**TRY IT:** Convert the source text of each entry below into a JSON list of strings with one string per line, omitting blank lines. Leave the pictures out of your answer.

^^^^

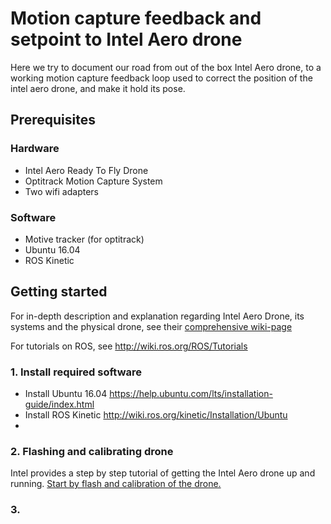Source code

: # Motion capture feedback and setpoint to Intel Aero drone
Here we try to document our road from out of the box Intel Aero drone, to a working motion capture feedback loop used to correct the position of the intel aero drone, and make it hold its pose.

## Prerequisites
### Hardware
* Intel Aero Ready To Fly Drone
* Optitrack Motion Capture System
* Two wifi adapters

### Software
* Motive tracker (for optitrack)
* Ubuntu 16.04
* ROS Kinetic

## Getting started
For in-depth description and explanation regarding Intel Aero Drone, its systems and the physical drone, see their [comprehensive wiki-page](https://github.com/intel-aero/meta-intel-aero/wiki)

For tutorials on ROS, see http://wiki.ros.org/ROS/Tutorials

### 1. Install required software
* Install Ubuntu 16.04 https://help.ubuntu.com/lts/installation-guide/index.html
* Install ROS Kinetic http://wiki.ros.org/kinetic/Installation/Ubuntu
* 

### 2. Flashing and calibrating drone
Intel provides a step by step tutorial of getting the Intel Aero drone up and running. [Start by flash and calibration of the drone.](https://github.com/intel-aero/meta-intel-aero/wiki/02-Initial-Setup)

### 3.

^^^^

**RESPONSE:**
[
  "Source code",
  ": # Motion capture feedback and setpoint to Intel Aero drone",
  "Here we try to document our road from out of the box Intel Aero drone, to a working motion capture feedback loop used to correct the position of the intel aero drone, and make it hold its pose.",
  "## Prerequisites",
  "### Hardware",
  "* Intel Aero Ready To Fly Drone",
  "* Optitrack Motion Capture System",
  "* Two wifi adapters",
  "### Software",
  "* Motive tracker (for optitrack)",
  "* Ubuntu 16.04",
  "* ROS Kinetic",
  "## Getting started",
  "For in-depth description and explanation regarding Intel Aero Drone, its systems and the physical drone, see their [comprehensive wiki-page](https://github.com/intel-aero/meta-intel-aero/wiki)",
  "For tutorials on ROS, see http://wiki.ros.org/ROS/Tutorials",
  "### 1. Install required software",
  "* Install Ubuntu 16.04 https://help.ubuntu.com/lts/installation-guide/index.html",
  "* Install ROS Kinetic http://wiki.ros.org/kinetic/Installation/Ubuntu",
  "* ",
  "### 2. Flashing and calibrating drone",
  "Intel provides a step by step tutorial of getting the Intel Aero drone up and running. [Start by flash and calibration of the drone.](https://github.com/intel-aero/meta-intel-aero/wiki/02-Initial-Setup)",
  "### 3."
]